» **Problem description**
The expected output is the exact lines from the one containing "06/27/2024 - 17:04" through the end of the data, inclusive, and nothing else.

» **Provided data**
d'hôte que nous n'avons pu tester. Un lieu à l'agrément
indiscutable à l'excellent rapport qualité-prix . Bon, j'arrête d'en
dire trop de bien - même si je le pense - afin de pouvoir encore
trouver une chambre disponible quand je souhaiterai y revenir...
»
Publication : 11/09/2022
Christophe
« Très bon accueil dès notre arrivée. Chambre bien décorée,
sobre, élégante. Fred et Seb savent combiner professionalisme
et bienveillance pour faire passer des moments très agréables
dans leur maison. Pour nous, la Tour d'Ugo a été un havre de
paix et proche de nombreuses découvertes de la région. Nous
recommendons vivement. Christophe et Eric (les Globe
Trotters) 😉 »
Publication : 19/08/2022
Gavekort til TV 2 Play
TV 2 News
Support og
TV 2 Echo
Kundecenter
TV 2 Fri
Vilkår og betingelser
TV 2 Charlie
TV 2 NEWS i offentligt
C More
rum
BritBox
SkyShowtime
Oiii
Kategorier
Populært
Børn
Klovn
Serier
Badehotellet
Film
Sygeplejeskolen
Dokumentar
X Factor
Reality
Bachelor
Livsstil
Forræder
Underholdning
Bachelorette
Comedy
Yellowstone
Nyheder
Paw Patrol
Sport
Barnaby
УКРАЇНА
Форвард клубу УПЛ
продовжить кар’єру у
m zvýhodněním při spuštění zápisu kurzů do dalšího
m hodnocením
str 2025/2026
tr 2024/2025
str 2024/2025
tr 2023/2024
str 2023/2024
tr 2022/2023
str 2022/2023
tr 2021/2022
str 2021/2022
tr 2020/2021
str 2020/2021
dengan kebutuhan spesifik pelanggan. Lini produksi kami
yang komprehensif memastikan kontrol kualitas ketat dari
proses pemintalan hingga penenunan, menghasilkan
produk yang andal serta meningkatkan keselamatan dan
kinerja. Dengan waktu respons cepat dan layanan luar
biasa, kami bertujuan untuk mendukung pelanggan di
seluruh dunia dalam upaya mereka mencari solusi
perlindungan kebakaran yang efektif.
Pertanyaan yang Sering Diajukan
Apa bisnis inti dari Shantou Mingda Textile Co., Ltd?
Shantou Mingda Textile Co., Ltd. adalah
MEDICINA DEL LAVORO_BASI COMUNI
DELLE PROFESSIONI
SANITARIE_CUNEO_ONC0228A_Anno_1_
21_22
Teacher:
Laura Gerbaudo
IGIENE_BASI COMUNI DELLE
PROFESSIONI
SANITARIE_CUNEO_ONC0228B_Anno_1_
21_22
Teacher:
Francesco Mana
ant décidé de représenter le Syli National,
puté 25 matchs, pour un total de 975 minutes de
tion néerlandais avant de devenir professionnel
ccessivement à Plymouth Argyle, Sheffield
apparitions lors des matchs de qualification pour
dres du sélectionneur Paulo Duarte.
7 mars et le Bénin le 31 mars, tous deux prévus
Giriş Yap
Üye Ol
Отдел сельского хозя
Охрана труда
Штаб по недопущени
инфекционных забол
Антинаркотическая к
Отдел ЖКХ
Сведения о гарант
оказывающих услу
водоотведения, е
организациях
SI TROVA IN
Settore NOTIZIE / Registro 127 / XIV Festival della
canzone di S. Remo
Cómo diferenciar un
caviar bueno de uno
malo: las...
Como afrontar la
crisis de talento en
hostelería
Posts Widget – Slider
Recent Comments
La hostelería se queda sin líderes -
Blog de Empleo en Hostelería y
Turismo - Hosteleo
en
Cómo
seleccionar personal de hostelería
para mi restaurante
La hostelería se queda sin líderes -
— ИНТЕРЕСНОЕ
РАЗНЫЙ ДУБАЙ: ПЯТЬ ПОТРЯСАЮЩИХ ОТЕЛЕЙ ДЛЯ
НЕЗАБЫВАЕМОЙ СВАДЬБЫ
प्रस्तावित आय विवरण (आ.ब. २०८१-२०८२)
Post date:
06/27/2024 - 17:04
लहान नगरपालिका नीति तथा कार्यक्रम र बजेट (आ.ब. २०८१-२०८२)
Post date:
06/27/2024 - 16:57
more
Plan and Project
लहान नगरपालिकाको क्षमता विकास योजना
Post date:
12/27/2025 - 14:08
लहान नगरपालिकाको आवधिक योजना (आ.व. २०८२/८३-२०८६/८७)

» **Solved exercise**
06/27/2024 - 17:04
लहान नगरपालिका नीति तथा कार्यक्रम र बजेट (आ.ब. २०८१-२०८२)
Post date:
06/27/2024 - 16:57
more
Plan and Project
लहान नगरपालिकाको क्षमता विकास योजना
Post date:
12/27/2025 - 14:08
लहान नगरपालिकाको आवधिक योजना (आ.व. २०८२/८३-२०८६/८७)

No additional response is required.